Ultie just snorted. “Antas would be Keir, if he could.” “Perhaps he seeks to be WarKing as well,” Osa said mildly. Simus jerked his head up to stare at her. “Oh, do not give me that look, Simus.” Osa gave him a sly smile. “He may not have shouted it to the winds, but how else can Keir plan to repair the damage he has caused? He has cut the Council tent to ribbons and only a WarKing can mend the tears.” “He caused?” Simus asked. Osa shrugged. “Many say so.

” “The warrior-priests alone cannot make Antas WarKing,” Joden pointed out. “That requires the full Council and the Eldest Elders.” “And round and round we go,” Osa said. She tilted her head, and studied Joden. “And do you support Keir as WarKing?” “I take no position,” Joden said. “And if you were Singer?” Osa pushed. “You ask me to comment if I were Singer? If the Council re-forms, if the Eldest Elders are found, if the Warlords are chosen and the armies formed?” Joden chuckled. “You might as well ask in what pattern the clouds will form tomorrow.” Osa’s smile was wry. “A Singer’s answer.

” Joden shrugged. Ultie started to turn his horse. “Well, this talk will not settle anything, and I’ve had my fill for this night. We can talk further as we sit and wait for the warrior-priests to finish whatever they would do at the Heart.” He spat in the grass. “Elements grant that the prey they stalk turns on them.” “Night comes. Time enough tomorrow to beat theses grasses flat,” Osa agreed. She took the bells from her horse’s mane. “Seems we must wait on events.

” She wrinkled her nose, gave them both a nod and rode off. Simus watched after them, then looked at Joden. “What do you think?” Joden shrugged. “A Singer’s answer.” Simus rolled his eyes, turned his horse, and headed for where his warriors were making camp. Joden followed silently. As they rode up, warriors met them to take their horses. Eloix came up on foot as they dismounted. “We’ve strong kavage, and meat spitted over the fire.” She looked them both over.

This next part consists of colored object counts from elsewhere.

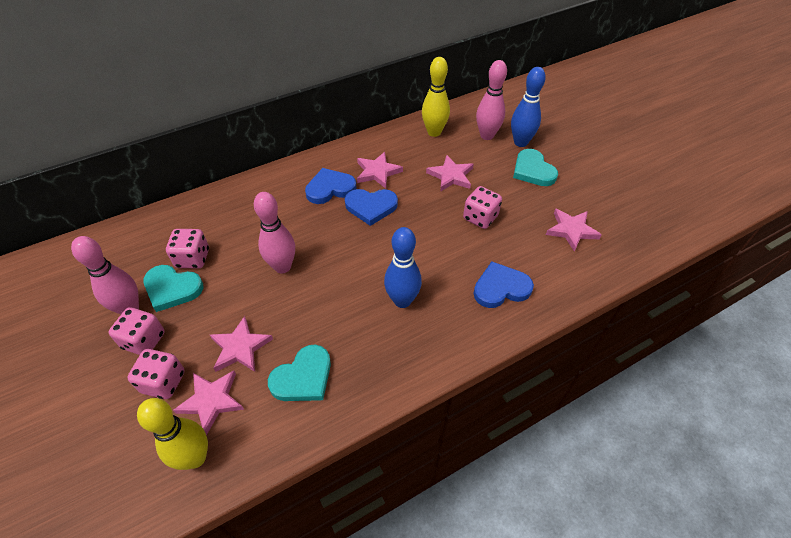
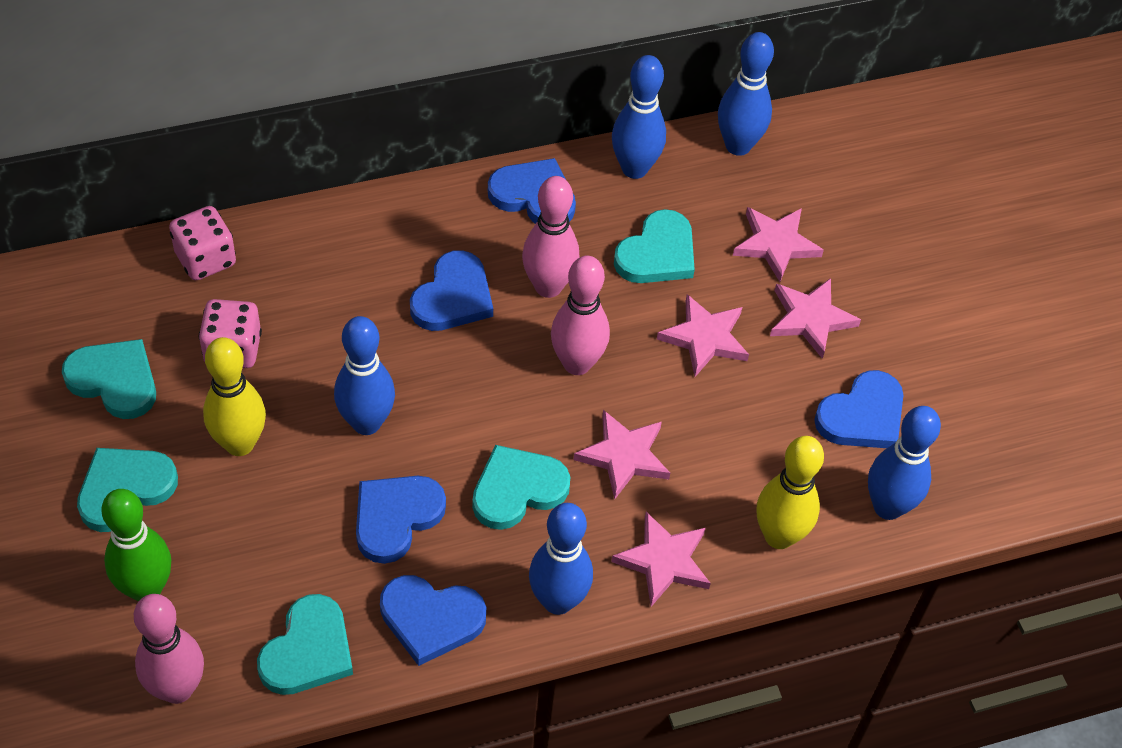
blue bowling pin: [384,227,422,308] [511,67,546,147] = 2 -> [334,316,395,435] [529,503,593,615] [612,55,666,179] [718,32,774,156] [868,406,941,520] = 5
blue heart: [305,168,357,204] [345,189,398,226] [474,261,534,308] = 3 -> [356,476,446,564] [380,575,486,666] [410,250,493,331] [488,158,576,224] [814,370,903,448] = 5
green bowling pin: none = 0 -> [101,489,171,601] = 1
pink dice: [109,307,165,355] [127,349,184,399] [166,229,209,268] [463,186,502,229] = 4 -> [169,206,236,280] [199,299,262,368] = 2
turquoise heart: [143,265,203,312] [268,345,331,401] [513,149,558,186] = 3 -> [62,339,156,419] [77,448,178,532] [257,594,353,695] [472,445,570,530] [614,209,695,283] = 5

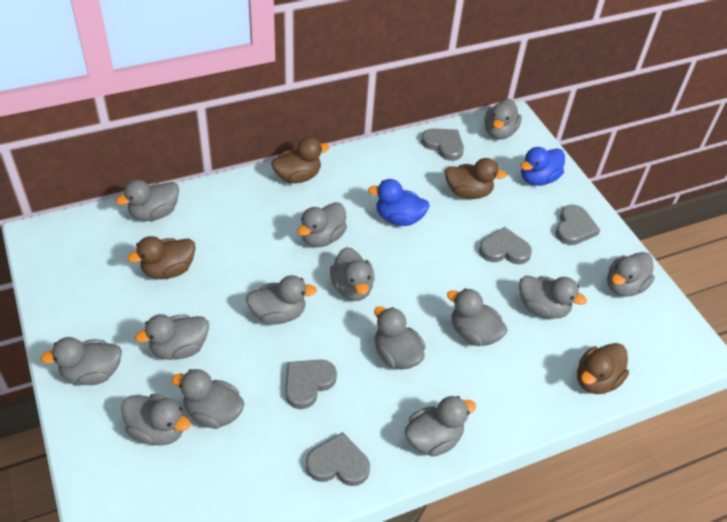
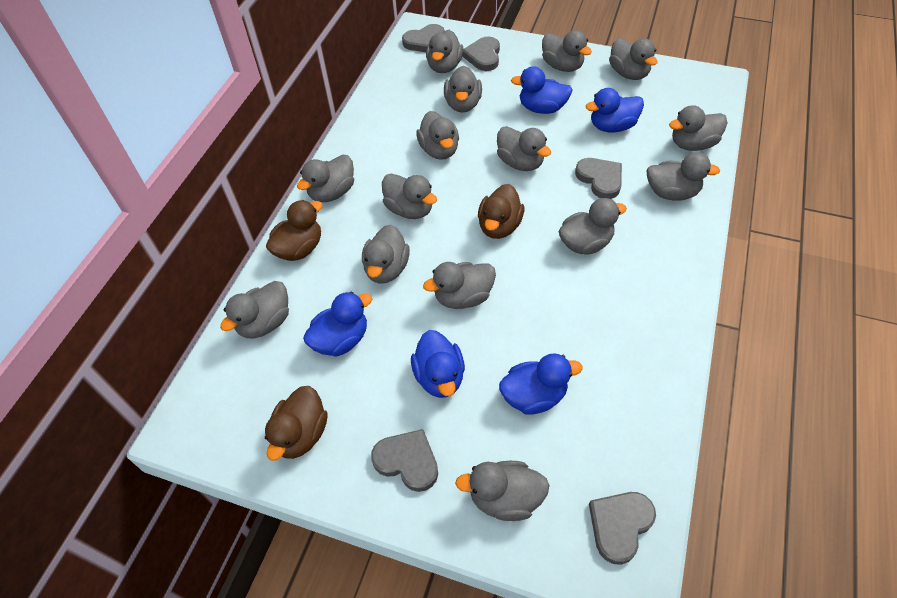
blue duck: [368,179,430,226] [521,147,565,186] = 2 -> [303,292,372,357] [411,330,465,398] [499,353,583,415] [511,66,573,114] [586,88,644,132] = 5
brown duck: [128,236,196,279] [271,137,330,183] [445,158,507,199] [577,343,629,394] = 4 -> [265,386,327,461] [266,200,323,261] [478,184,524,239] = 3
grey duck: [41,337,122,385] [116,180,179,221] [121,394,191,446] [135,314,209,360] [172,369,244,429] [246,275,317,325] [298,202,347,247] [330,247,374,301] [374,306,425,370] [405,396,476,457] [447,288,507,346] [484,99,522,139] [519,275,587,319] [607,252,655,297] = 14 -> [220,281,289,338] [297,155,354,202] [362,224,410,284] [382,174,437,219] [416,111,459,160] [423,262,496,309] [426,30,464,73] [444,66,482,113] [455,461,550,521] [497,126,551,171] [542,30,592,72] [559,198,627,255] [609,38,658,80] [647,152,720,201] [669,105,728,151] = 15

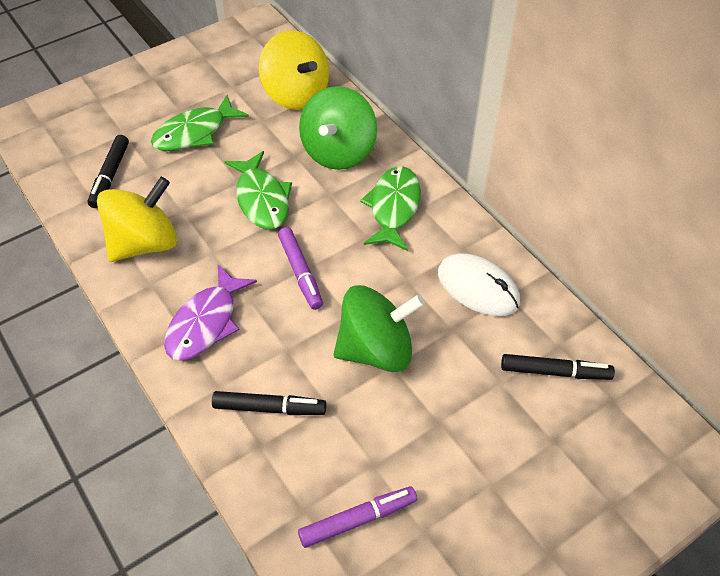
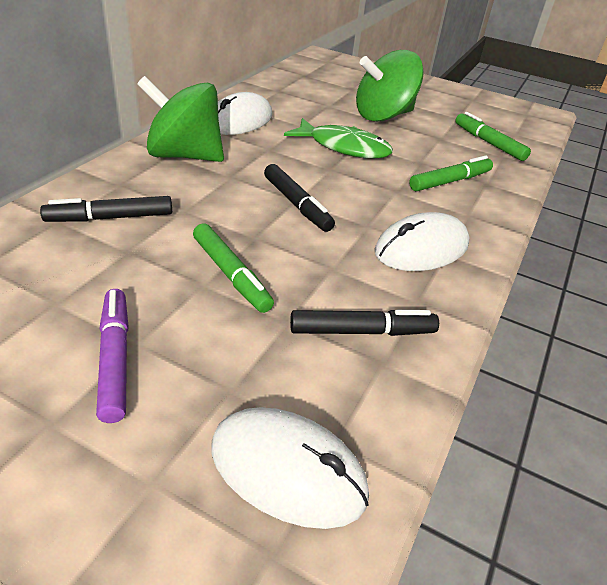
green fish: [151,95,249,151] [224,151,292,229] [360,166,421,251] = 3 -> [284,118,393,158] = 1
green marker: none = 0 -> [193,223,274,313] [409,155,493,191] [456,112,531,161] = 3
purple fish: [164,265,257,361] = 1 -> none = 0
purple marker: [278,227,323,310] [298,486,417,548] = 2 -> [96,289,129,423] = 1
white mouse: [438,253,520,316] = 1 -> [211,407,369,529] [218,92,272,135] [375,212,470,271] = 3
yellow spinning top: [97,177,178,262] [259,30,329,110] = 2 -> none = 0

“You’ve the look of too much thinking, Simus.” “Aye to that,” Simus said, feeling anger simmering under his skin. “I’m in need of a sparring session to work out my frustrations.” Eloix sidled up next to him and nudged his hip with hers. “Perhaps I could offer a better distraction?” Simus gave her a warm smile, and reached out to stroke her cheek lightly with his fingertips. “Afterward, lovely one. I would call a senel tonight. The warrior-priests may have kept us from the Heart, but I would keep us to the path I have chosen.” Joden straightened as did Eloix. They both lowered their eyes, and gave him the traditional bow of respect.

“Yes, Simus.” Simus grinned. “We will begin the rituals tonight.”